EXERCISE PROMPT
Please restate word for word all lines from the one containing "邦」はかなり昔に司馬遼太郎のものを読んでいたのだ" to the final line of the entries, and include no pictures.

(RECORDS PROVIDED begins)

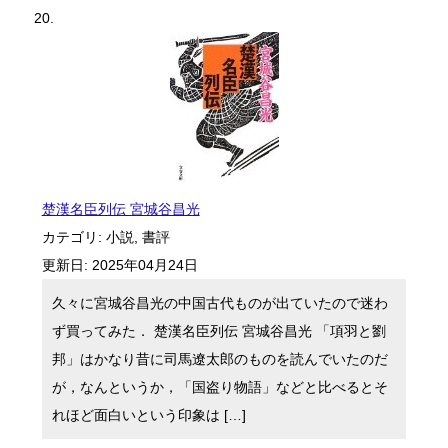
楚漢名臣列伝 宮城谷昌光
カテゴリ:
小説
,
書評
更新日:
2025年04月24日
久々に宮城谷昌光の中国古代ものが出ていたので迷わ
ず買ってみた． 楚漢名臣列伝 宮城谷昌光 「項羽と劉
邦」はかなり昔に司馬遼太郎のものを読んでいたのだ
が，なんというか，「国盗り物語」などと比べるとそ
れほど面白いという印象は […]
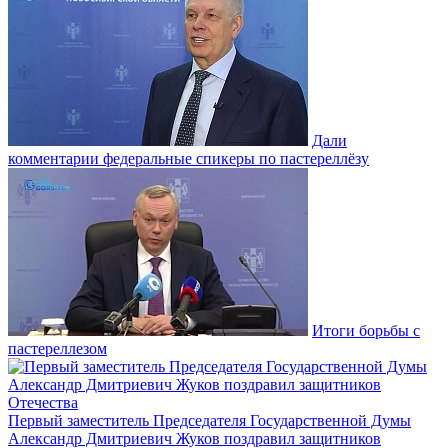
Дали
комментарии федеральные спикеры по пастереллёзу
Итоги борьбы с
пастереллезом
Первый заместитель Председателя Государственной Думы
Александр Дмитриевич Жуков поздравил защитников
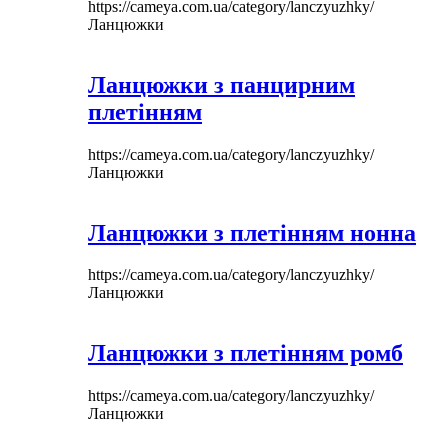
https://cameya.com.ua/category/lanczyuzhky/
Ланцюжки
Ланцюжки з панцирним
плетінням
https://cameya.com.ua/category/lanczyuzhky/
Ланцюжки
Ланцюжки з плетінням нонна
https://cameya.com.ua/category/lanczyuzhky/
Ланцюжки
Ланцюжки з плетінням ромб
https://cameya.com.ua/category/lanczyuzhky/
Ланцюжки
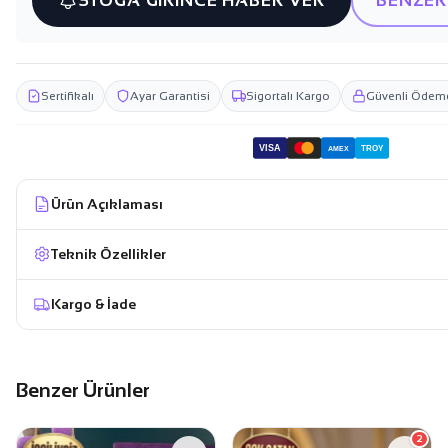
STOĞA GİRİNCE HABER VER
BENZER
Sertifikalı
Ayar Garantisi
Sigortalı Kargo
Güvenli Ödem
VISA
TROY
AMEX
Ürün Açıklaması
Teknik Özellikler
Kargo & İade
Benzer Ürünler
2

(RECORDS PROVIDED ends)

SOLUTION TO THE EXERCISE
邦」はかなり昔に司馬遼太郎のものを読んでいたのだ
が，なんというか，「国盗り物語」などと比べるとそ
れほど面白いという印象は […]
Дали
комментарии федеральные спикеры по пастереллёзу
Итоги борьбы с
пастереллезом
Первый заместитель Председателя Государственной Думы
Александр Дмитриевич Жуков поздравил защитников
https://cameya.com.ua/category/lanczyuzhky/
Ланцюжки
Ланцюжки з панцирним
плетінням
https://cameya.com.ua/category/lanczyuzhky/
Ланцюжки
Ланцюжки з плетінням нонна
https://cameya.com.ua/category/lanczyuzhky/
Ланцюжки
Ланцюжки з плетінням ромб
https://cameya.com.ua/category/lanczyuzhky/
Ланцюжки
STOĞA GİRİNCE HABER VER
BENZER
Sertifikalı
Ayar Garantisi
Sigortalı Kargo
Güvenli Ödem
VISA
TROY
AMEX
Ürün Açıklaması
Teknik Özellikler
Kargo & İade
Benzer Ürünler
2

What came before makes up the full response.